DOKUMENTAUSZUG:
★ ★ ★ ★
Der Denkmalschutz feiert Geburtstag. Feiert? Die Kassen sind leer, ebenso viele Baudenkmäler in strukturschwachen Regionen. Andernorts füllt der Bauboom Lücken, die es noch gar nicht gibt. Beispiel München: Wir zeigen, wo es gerade mächtig an die Substanz geht.

Von: Michael Kubitza

Stand: 04.11.2013 | Archiv

Historisches München | Bild: Bayerisches Landesamt für Denkmalpflege

"Das Deml muss bleiben": In Harlaching laufen die Nachbarn gegen den Abriss eines Kaffeehauses aus den 1920er-Jahren Sturm. Zur gleichen Zeit wehren sich auf der Petitionsplattform change.org mehr als 3.300 Menschen dagegen, dass die Villa des Münchner Literaturnobelpreisträgers Paul Heyse bis zur Unkenntlichkeit umgebaut wird. Zwei Beispiele von vielen. Sind das jetzt Wutbürger? Und was macht eigentlich der Denkmalschutz?

Geburtstagsfeier mit leeren Kassen

Der feiert 2013 Jubiläum - mit einer eher sparsamen Ausstellung seines Wirkens in der Blumenstraße 19. 1973 hatte der CSU-Abgeordnete Erich Schosser seiner widerstrebenden Regierung ein neues Landesamt mit eigenem Budget und eigenen Richtlinien abgerungen. 40 Jahre später ist die Stimmung ist durchwachsen.

Einer steigenden Zahl an Denkmälern und wachsendem Bewusstsein in der Bevölkerung steht ein schrumpfender Etat gegenüber. Seit 1990, rechnet Bayerns Generalkonservator Egon Greipl vor, "bewegen sich die operativen Mittel des Landesamtes für Denkmalpflege im Sturzflug nach unten."

Von 1990 bis 2007 sackten die Zuschüsse von 23 auf drei Millionen. Der Doppelhaushalt 2013/2014 ist zumindest wieder zweistellig. Zehn Millionen Euro stehen dem Landesamt für 112.000 Bau- und Kunstdenkmäler und 890 Ensembles zur Verfügung. 3.000 Denkmäler stehen - vor allem in ländlichen Regionen - leer, andere wiederum unter massivem "Entwicklungsdruck". (Autor: Micheal Kubitza)
★ ★ ★ ★
Aufgaben zum Diagrammverständnis
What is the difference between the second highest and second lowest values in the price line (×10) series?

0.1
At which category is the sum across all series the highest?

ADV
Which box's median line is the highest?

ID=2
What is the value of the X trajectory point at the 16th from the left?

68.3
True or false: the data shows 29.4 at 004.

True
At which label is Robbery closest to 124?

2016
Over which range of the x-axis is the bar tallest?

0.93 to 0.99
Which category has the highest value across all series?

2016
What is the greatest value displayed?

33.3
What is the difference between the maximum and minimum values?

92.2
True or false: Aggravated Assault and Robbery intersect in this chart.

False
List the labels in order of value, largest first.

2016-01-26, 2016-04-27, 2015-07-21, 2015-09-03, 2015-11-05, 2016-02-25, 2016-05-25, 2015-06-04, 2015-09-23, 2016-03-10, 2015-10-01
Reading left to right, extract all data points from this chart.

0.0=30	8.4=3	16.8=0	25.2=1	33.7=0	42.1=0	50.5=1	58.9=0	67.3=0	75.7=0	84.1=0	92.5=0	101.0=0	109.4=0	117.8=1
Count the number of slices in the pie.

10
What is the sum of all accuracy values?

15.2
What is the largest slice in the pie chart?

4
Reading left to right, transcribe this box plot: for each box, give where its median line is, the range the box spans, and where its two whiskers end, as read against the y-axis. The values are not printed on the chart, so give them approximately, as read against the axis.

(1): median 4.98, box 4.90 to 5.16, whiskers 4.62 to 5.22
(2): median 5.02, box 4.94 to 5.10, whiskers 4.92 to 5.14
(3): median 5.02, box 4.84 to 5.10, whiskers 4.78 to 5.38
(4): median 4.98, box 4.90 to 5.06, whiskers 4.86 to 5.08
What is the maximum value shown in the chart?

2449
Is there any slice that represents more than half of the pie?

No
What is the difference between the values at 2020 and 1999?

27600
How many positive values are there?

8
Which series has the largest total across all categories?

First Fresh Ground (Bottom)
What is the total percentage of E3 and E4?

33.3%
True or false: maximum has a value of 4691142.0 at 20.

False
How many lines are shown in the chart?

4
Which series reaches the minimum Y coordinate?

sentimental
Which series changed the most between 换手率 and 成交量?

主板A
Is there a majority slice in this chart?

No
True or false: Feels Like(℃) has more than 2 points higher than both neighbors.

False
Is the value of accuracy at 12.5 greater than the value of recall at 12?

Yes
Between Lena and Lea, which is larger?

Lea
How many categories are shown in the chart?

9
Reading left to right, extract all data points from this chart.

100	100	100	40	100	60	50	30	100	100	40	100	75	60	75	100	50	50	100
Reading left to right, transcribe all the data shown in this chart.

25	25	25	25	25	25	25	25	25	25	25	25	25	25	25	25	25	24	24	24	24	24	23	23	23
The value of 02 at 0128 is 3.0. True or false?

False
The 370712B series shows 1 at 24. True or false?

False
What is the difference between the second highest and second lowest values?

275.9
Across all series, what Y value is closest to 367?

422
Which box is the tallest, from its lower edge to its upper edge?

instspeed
★ ★ ★ ★
AUFGABENSAMMLUNG:
(1) Gib aus dem Auszug zum Denkmalschutz den Abschnitt wortgetreu wieder, der mit „Einer steigenden Zahl“ beginnt und bis einschließlich „(Autor: Micheal Kubitza)“ reicht.
(2) Beantworte anhand des Auszugs zum Denkmalschutz:
(a) Wie viele Menschen wehren sich auf change.org gegen den Umbau der Villa von Paul Heyse?
(b) Welcher Abgeordnete rang 1973 der Regierung ein neues Landesamt ab?
(c) Wie viel Geld steht dem Landesamt im Doppelhaushalt 2013/2014 zur Verfügung?

LÖSUNGEN:
(1)
Einer steigenden Zahl an Denkmälern und wachsendem Bewusstsein in der Bevölkerung steht ein schrumpfender Etat gegenüber. Seit 1990, rechnet Bayerns Generalkonservator Egon Greipl vor, "bewegen sich die operativen Mittel des Landesamtes für Denkmalpflege im Sturzflug nach unten."

Von 1990 bis 2007 sackten die Zuschüsse von 23 auf drei Millionen. Der Doppelhaushalt 2013/2014 ist zumindest wieder zweistellig. Zehn Millionen Euro stehen dem Landesamt für 112.000 Bau- und Kunstdenkmäler und 890 Ensembles zur Verfügung. 3.000 Denkmäler stehen - vor allem in ländlichen Regionen - leer, andere wiederum unter massivem "Entwicklungsdruck". (Autor: Micheal Kubitza)

(2)
(a) Mehr als 3.300 Menschen.
(b) Der CSU-Abgeordnete Erich Schosser.
(c) Zehn Millionen Euro.